Melhor não complicar

Estamos no ar, antes de mergulhar, como dizia Caetano

Luís Eduardo Assis, O Estado de S.Paulo

26 de novembro de 2018 | 05h00

Estamos à deriva. O governo Temer não existe há tempos e o presidente eleito administra apenas as expectativas. Estamos no ar, antes de mergulhar, como dizia Caetano. Não chega a ser ruim. A inflação finge desmaio. Fecharemos este ano com pouco mais de 4% de variação no Índice de Preços ao Consumidor Amplo (IPCA), abaixo da meta. O crescimento será parco, mas a recessão ficou para trás. Teremos o segundo maior superávit comercial da história. A geração de vagas no mercado formal deve alcançar 400 mil, a mais alta desde 2013. Antes que alguém argumente que o barco navega melhor quando não há ninguém no leme, é preciso lembrar que, sob essa aparente calmaria, a bomba-relógio dos gastos previdenciários continua ligada. O gasto federal com previdência deve alcançar R$ 700 bilhões este ano. É mais do que o triplo dos orçamentos somados de Saúde e Educação. São quase R$ 2 bilhões por dia, R$ 80 milhões por hora. Cerca de metade dos gastos federais é alocada para a Previdência. No ritmo que vamos, em dez anos a Previdência exigirá 80% do Orçamento federal. Estamos a caminho do colapso.

É urgente que o novo governo defina uma reforma da Previdência para chamar de sua. O programa apresentado pelo PSL sugere um sistema misto, combinando o regime atual de repartição (pelo qual os trabalhadores na ativa pagam com suas contribuições as aposentadorias dos inativos) com um sistema de capitalização com contas individuais, situação em que cada trabalhador poupa para seu próprio benefício no futuro. A ideia é vaga – e não é boa.

A passagem de um regime de contribuição para capitalização implica um custo fiscal, já que a partir de algum momento as contribuições, ou parte delas, deixam de ser canalizadas para o pagamento de aposentadoria para constituir os fundos individuais. Este custo pode ser gigantesco. Uma forma de diminui-lo é reduzir o teto de pagamento do INSS. O teto é alto no Brasil, cerca de 190% do PIB per capita, ante 15% na Austrália, 20% no Canadá e 44% na França. Quanto menor for o valor máximo de benefício, menor será o déficit no longo prazo, mas também maior será o custo fiscal da transição.

## INSTRUÇÃO DE TRABALHO 1:
Devolva, sem nenhuma alteração, o trecho do artigo sobre a Previdência começando em "A passagem de" e seguindo até "fiscal da transição.".
## INSTRUÇÃO DE TRABALHO 2:
Retome o artigo sobre a Previdência logo depois da última frase apresentada, dando continuidade ao texto.

## ENTRADAS DE DADOS:
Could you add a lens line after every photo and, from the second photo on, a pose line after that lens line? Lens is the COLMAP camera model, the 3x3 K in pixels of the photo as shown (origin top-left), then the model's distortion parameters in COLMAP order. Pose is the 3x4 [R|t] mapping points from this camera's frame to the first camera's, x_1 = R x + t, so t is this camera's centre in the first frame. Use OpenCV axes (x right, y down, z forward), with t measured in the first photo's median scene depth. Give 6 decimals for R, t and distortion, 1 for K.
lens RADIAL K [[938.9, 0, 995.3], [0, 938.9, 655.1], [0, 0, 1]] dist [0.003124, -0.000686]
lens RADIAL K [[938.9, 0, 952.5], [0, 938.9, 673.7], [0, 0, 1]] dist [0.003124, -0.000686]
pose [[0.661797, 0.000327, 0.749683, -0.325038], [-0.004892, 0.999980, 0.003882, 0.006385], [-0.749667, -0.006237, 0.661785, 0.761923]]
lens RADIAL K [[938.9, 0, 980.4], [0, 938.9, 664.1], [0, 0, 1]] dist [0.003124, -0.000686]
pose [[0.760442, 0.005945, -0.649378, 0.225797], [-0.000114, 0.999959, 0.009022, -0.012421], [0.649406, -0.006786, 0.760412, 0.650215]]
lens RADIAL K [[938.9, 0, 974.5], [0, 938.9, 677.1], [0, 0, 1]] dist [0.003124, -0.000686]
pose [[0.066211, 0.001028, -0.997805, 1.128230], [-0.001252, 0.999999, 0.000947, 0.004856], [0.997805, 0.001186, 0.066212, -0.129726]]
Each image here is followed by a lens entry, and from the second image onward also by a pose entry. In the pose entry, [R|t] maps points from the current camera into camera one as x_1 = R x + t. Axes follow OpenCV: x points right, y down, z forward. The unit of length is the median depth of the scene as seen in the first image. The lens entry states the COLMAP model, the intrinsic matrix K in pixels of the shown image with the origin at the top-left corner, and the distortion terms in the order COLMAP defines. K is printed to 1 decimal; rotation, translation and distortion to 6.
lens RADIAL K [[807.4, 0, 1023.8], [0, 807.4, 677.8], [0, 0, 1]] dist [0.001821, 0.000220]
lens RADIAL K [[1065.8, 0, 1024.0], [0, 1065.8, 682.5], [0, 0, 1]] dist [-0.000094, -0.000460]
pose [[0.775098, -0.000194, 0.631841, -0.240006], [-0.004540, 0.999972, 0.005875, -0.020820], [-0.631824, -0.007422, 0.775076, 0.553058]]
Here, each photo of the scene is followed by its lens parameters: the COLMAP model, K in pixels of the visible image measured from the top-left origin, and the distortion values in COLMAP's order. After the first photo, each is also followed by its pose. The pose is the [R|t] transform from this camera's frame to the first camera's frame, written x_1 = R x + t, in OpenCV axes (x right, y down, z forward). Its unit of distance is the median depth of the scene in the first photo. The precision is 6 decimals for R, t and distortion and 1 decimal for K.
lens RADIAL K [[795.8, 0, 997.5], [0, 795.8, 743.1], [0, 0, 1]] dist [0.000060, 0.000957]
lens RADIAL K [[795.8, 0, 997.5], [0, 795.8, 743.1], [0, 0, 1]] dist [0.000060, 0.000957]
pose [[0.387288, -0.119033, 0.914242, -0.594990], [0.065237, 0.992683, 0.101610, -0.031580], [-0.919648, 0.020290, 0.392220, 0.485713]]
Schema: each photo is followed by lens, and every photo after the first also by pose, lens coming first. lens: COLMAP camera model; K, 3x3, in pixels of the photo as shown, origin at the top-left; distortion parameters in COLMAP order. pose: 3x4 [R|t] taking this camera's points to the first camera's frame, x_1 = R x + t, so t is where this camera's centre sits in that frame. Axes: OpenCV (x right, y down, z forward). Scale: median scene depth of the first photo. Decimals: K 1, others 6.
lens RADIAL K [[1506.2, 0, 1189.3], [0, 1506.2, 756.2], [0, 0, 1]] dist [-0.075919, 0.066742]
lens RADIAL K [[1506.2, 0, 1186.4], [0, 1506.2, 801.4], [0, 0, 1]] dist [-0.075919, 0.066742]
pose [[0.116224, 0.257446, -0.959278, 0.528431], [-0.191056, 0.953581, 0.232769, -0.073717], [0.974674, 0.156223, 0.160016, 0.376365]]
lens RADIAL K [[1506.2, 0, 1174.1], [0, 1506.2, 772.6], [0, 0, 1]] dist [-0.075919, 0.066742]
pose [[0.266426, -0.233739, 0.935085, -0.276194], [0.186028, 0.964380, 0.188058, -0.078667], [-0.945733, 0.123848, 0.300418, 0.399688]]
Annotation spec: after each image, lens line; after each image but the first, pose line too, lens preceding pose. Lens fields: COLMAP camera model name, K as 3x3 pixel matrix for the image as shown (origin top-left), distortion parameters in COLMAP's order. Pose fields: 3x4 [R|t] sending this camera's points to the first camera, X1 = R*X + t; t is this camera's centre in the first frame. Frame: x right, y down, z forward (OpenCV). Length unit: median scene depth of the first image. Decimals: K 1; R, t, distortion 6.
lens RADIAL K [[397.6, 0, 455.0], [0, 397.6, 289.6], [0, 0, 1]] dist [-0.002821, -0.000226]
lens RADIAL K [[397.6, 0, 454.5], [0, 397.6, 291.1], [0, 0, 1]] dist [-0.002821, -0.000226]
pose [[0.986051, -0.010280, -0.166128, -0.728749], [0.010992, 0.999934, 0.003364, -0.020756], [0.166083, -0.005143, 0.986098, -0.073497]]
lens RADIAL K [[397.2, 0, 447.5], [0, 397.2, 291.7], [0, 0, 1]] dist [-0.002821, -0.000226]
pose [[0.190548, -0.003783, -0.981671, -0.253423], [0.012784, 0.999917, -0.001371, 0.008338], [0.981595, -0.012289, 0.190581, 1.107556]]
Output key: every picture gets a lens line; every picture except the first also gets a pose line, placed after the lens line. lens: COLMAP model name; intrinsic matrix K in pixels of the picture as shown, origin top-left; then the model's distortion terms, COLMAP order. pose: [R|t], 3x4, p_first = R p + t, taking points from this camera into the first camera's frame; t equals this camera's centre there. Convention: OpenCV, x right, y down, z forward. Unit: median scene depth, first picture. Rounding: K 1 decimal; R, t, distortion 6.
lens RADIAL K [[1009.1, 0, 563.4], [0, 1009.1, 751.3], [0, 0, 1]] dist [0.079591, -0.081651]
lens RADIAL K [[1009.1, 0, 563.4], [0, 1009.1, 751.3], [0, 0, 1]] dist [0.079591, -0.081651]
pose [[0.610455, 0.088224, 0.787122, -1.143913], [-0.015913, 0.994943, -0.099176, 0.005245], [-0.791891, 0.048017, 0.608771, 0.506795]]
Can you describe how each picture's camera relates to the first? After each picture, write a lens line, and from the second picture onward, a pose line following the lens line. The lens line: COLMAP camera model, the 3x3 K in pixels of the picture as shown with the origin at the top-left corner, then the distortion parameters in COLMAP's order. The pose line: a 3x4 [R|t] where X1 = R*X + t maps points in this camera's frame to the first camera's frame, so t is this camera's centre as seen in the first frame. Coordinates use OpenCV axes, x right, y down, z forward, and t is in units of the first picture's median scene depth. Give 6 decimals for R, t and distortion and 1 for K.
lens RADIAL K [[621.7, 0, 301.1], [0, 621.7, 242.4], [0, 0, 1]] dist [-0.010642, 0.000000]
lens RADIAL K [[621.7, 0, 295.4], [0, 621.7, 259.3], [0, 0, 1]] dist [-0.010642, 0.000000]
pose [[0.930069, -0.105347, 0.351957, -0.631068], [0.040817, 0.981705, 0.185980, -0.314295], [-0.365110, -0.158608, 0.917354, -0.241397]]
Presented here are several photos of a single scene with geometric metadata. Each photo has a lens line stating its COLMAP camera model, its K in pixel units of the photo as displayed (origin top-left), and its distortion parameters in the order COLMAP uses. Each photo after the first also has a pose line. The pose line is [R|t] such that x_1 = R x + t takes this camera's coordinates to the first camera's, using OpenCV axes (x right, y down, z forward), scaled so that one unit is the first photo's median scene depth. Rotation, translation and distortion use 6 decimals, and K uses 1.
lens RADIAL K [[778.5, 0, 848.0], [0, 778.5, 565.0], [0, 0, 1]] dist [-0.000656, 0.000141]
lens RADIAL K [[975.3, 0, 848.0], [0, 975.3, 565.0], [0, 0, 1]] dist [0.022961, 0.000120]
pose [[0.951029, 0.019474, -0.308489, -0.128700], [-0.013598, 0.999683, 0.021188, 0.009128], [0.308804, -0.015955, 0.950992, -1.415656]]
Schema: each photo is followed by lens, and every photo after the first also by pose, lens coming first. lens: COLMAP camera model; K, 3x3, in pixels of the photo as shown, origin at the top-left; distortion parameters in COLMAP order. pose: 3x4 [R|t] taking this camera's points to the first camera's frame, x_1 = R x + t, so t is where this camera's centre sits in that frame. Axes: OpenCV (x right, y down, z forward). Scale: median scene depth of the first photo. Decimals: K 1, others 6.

## RESPOSTA FINAL 1:
A passagem de um regime de contribuição para capitalização implica um custo fiscal, já que a partir de algum momento as contribuições, ou parte delas, deixam de ser canalizadas para o pagamento de aposentadoria para constituir os fundos individuais. Este custo pode ser gigantesco. Uma forma de diminui-lo é reduzir o teto de pagamento do INSS. O teto é alto no Brasil, cerca de 190% do PIB per capita, ante 15% na Austrália, 20% no Canadá e 44% na França. Quanto menor for o valor máximo de benefício, menor será o déficit no longo prazo, mas também maior será o custo fiscal da transição.

## RESPOSTA FINAL 2:
Estudo primoroso dos economistas Fabio Giambiagi e Otávio Sidone (A Reforma Previdenciária e o Teto do Regime Geral de Previdência Social, BNDES, janeiro 2018) mostra que uma eventual redução do teto para 3 salários mínimos reduziria a contribuição dos segurados em R$ 198,8 bilhões no acumulado entre 2019 e 2026, contra uma queda na despesa de R$ 84 bilhões, do que resulta um acréscimo líquido nos dispêndios de R$ 114,8 bilhões. Esse custo é decrescente ao longo do tempo, mas oneraria o Tesouro nos primeiros anos, justamente quando é imperativo um ajuste fiscal. Está além do nosso alcance. Nossa saúde fiscal não permite essa extravagância.

Outra complicação de um regime de capitalização seria a regulação do mercado que administrará estes recursos. No Chile, pioneiro deste regime, parte significativa dos rendimentos dos trabalhadores foi abocanhada pelas altas taxas cobradas pelos administradores. A baixa rentabilidade dos PGBLs, também resultante de altas taxas de administração, é um prenúncio de que o mesmo pode ocorrer aqui.

Por último, é mais que conveniente não subestimar a dificuldade em comunicar mudanças complexas. A discussão da Previdência no governo Temer teve, pelo menos, o condão de aumentar o conhecimento do problema. Analistas que defendem que a Previdência é superavitária hoje são tão raros quanto as pessoas que acham que a Terra é plana (talvez sejam os mesmos). Para quem tem mostrado habilidade em criar problemas novos e tropeçar no cadarço desamarrado do próprio sapato é melhor não complicar. Simples já é difícil.